● **Brief**
If a line in the data holds the string "KiCad", list it.

● **Extracted records**
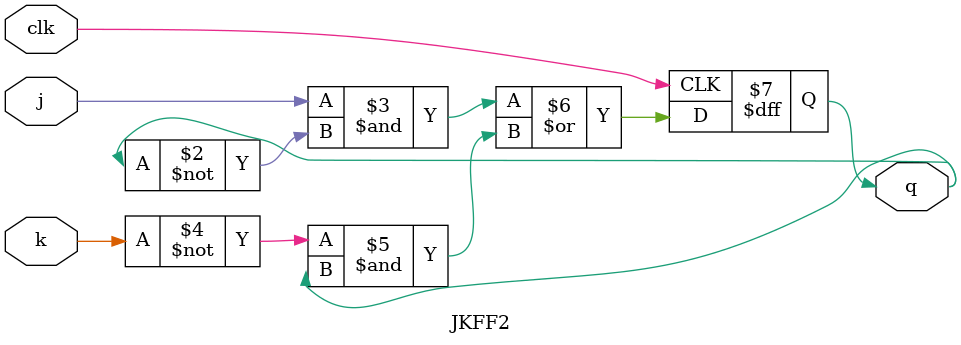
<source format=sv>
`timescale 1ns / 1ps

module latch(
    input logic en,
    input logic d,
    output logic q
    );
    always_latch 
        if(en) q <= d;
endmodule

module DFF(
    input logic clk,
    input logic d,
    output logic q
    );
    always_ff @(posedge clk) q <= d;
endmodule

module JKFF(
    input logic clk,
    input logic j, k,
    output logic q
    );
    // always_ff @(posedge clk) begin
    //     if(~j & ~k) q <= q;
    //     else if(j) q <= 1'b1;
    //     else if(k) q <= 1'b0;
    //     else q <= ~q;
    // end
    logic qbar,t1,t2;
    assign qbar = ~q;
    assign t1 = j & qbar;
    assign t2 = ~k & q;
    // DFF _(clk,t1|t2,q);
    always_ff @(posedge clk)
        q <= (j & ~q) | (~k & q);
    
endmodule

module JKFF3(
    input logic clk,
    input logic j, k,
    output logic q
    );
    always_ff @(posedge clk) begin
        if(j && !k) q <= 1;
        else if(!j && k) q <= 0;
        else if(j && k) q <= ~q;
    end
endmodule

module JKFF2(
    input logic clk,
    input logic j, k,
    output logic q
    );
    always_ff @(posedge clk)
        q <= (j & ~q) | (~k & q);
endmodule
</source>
==
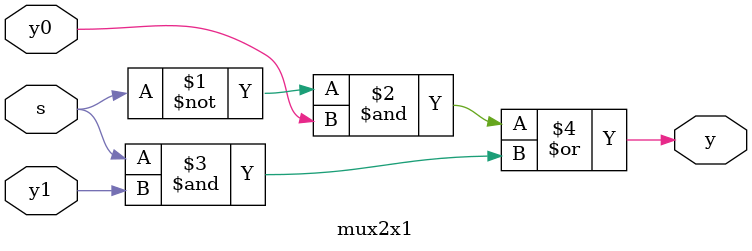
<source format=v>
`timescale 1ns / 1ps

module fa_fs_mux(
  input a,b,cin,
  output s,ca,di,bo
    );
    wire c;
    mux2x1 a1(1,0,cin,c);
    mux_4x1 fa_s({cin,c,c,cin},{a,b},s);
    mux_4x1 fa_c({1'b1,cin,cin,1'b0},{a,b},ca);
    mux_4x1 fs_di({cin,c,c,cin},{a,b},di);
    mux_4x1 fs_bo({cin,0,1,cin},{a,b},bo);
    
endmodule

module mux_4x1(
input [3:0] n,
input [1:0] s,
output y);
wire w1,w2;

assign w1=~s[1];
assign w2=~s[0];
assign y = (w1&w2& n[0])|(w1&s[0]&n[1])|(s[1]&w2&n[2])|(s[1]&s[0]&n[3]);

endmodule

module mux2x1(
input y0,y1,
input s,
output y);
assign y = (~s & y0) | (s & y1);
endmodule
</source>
...
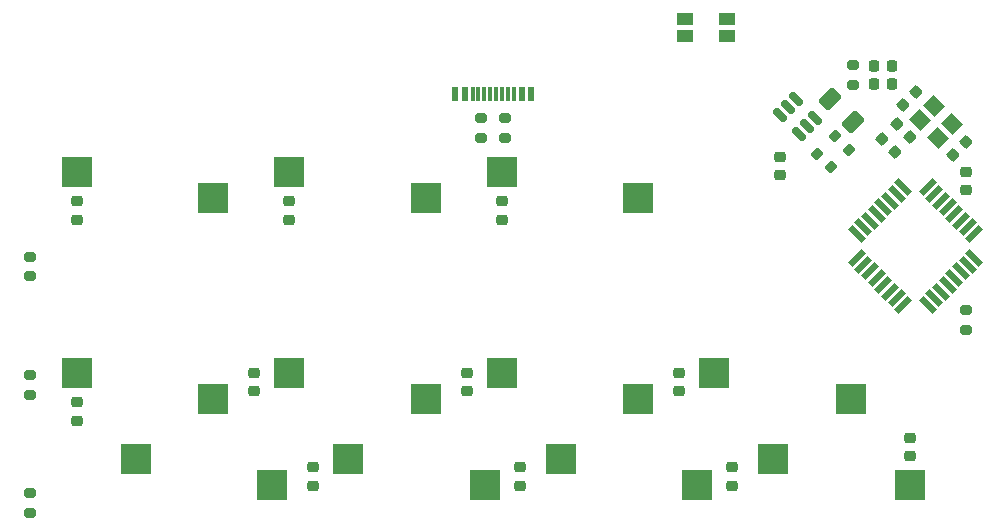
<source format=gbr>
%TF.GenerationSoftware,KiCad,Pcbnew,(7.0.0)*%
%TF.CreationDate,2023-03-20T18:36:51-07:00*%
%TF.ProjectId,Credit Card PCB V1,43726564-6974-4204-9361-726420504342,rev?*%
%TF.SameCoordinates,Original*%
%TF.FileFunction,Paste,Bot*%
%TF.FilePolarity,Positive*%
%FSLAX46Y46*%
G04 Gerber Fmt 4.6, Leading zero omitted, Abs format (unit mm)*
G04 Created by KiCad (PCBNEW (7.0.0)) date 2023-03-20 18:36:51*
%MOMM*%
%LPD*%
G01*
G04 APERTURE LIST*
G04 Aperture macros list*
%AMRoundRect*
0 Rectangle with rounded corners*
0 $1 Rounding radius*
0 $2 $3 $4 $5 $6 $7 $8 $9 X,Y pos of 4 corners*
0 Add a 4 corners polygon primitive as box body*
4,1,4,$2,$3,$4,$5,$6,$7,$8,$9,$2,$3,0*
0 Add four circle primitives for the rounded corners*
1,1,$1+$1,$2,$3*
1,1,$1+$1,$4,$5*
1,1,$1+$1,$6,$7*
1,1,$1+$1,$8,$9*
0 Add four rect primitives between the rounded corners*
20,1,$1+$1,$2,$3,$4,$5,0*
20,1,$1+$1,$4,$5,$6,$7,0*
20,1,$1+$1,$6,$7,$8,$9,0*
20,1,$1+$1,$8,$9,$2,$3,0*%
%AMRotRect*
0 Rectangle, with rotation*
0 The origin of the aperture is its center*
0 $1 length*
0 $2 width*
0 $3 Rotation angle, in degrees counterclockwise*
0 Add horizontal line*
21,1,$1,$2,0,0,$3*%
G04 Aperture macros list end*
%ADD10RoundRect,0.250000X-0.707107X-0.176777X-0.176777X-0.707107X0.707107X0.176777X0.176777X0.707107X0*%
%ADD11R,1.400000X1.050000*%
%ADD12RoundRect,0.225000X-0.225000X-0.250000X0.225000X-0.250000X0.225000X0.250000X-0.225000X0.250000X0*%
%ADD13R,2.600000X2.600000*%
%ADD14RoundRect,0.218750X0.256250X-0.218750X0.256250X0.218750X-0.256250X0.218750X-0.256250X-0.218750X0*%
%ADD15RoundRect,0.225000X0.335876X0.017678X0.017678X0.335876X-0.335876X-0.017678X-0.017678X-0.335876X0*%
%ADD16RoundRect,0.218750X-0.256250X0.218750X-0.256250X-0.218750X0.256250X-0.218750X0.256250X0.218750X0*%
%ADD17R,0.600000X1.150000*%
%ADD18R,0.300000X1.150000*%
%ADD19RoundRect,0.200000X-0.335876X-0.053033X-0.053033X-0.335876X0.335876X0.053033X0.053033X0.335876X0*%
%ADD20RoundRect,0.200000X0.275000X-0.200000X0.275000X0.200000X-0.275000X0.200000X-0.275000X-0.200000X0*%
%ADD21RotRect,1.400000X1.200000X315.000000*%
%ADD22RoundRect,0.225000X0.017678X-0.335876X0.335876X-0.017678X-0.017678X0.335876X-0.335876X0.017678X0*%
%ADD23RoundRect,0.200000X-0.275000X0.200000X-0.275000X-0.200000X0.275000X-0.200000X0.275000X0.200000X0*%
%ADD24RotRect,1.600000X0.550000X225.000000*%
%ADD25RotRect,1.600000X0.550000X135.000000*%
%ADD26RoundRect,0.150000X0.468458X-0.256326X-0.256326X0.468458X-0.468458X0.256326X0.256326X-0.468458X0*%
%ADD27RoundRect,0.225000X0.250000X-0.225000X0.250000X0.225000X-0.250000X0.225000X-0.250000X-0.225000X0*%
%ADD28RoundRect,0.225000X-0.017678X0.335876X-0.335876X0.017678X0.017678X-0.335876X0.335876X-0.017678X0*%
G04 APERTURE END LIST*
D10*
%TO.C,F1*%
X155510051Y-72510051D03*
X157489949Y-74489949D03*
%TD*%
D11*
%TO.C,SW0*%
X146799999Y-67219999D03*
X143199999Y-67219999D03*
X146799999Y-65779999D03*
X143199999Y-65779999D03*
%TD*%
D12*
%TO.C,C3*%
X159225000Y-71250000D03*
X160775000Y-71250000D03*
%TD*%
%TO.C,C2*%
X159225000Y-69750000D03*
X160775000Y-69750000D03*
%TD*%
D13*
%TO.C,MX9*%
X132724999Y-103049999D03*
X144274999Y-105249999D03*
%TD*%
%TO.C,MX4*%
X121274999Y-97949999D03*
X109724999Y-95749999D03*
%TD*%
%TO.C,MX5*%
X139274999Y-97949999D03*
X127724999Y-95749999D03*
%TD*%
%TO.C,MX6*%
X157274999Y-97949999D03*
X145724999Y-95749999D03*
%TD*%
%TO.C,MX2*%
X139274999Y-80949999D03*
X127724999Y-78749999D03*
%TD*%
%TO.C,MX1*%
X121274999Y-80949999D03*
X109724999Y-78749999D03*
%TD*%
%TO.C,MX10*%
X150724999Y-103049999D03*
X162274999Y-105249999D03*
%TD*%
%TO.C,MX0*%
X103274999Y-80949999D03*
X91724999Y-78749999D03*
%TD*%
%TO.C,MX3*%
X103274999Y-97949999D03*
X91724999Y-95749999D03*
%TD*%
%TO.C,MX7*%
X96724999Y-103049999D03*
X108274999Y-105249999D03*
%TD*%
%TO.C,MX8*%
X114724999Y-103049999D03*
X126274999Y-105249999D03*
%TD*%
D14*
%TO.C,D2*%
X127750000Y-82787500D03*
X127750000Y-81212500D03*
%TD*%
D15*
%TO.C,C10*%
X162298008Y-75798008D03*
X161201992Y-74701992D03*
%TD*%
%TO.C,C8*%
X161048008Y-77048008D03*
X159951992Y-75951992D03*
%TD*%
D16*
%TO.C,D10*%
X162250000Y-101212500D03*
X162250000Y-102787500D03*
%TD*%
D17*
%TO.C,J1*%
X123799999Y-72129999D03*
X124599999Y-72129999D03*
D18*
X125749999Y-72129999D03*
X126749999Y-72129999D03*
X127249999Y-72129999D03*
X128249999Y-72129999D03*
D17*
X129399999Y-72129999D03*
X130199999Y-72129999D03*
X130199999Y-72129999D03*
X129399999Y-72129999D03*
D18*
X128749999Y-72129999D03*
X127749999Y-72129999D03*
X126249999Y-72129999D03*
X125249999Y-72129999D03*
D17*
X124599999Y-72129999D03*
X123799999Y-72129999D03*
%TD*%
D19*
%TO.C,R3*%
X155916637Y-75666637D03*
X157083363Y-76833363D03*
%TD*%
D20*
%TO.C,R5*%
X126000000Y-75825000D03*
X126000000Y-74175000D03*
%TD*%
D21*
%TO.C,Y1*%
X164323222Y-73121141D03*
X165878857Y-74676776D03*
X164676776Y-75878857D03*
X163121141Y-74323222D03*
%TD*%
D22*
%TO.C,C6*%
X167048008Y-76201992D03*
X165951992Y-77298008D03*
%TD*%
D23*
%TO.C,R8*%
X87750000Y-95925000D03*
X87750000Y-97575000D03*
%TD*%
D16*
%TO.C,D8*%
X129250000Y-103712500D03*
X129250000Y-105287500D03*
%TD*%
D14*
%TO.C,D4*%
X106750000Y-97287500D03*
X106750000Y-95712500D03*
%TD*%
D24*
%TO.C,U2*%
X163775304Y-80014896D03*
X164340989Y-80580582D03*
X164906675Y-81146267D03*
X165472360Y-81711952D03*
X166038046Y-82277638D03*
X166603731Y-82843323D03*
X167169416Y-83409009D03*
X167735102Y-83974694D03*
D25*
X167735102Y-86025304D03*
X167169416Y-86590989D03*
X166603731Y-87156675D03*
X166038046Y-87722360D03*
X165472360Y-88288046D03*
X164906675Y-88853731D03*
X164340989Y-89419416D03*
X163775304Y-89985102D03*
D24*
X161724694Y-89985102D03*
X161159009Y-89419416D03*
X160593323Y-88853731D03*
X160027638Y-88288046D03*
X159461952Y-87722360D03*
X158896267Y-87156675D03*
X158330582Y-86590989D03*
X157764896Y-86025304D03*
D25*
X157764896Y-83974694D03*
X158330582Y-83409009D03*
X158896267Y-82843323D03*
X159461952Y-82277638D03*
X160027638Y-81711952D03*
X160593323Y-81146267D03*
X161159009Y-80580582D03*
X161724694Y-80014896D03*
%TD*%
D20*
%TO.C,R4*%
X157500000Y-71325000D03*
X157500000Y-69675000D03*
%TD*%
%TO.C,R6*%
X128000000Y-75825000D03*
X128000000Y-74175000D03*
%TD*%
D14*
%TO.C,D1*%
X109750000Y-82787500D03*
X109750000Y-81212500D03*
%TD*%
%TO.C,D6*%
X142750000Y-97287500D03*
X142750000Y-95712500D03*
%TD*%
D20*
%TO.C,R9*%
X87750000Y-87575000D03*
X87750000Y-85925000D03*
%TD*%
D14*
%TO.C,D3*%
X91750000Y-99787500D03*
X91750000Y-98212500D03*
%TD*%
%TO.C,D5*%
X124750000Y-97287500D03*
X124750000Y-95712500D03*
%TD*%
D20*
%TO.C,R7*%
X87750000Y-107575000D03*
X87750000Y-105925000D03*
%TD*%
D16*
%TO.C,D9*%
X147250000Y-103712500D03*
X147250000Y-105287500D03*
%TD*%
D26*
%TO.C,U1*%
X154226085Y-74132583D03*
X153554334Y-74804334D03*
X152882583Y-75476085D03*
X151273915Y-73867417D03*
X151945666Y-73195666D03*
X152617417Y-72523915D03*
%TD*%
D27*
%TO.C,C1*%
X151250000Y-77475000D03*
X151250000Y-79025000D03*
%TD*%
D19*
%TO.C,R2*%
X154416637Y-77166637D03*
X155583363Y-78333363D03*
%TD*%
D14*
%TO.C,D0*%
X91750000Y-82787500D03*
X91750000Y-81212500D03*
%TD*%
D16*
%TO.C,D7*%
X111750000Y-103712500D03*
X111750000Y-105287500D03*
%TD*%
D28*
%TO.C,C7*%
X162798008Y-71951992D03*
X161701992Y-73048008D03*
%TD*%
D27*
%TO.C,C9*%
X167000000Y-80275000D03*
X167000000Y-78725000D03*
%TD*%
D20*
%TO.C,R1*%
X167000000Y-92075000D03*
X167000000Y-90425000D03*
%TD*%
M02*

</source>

● **Exercise answer**
%TF.GenerationSoftware,KiCad,Pcbnew,(7.0.0)*%
G04 Created by KiCad (PCBNEW (7.0.0)) date 2023-03-20 18:36:51*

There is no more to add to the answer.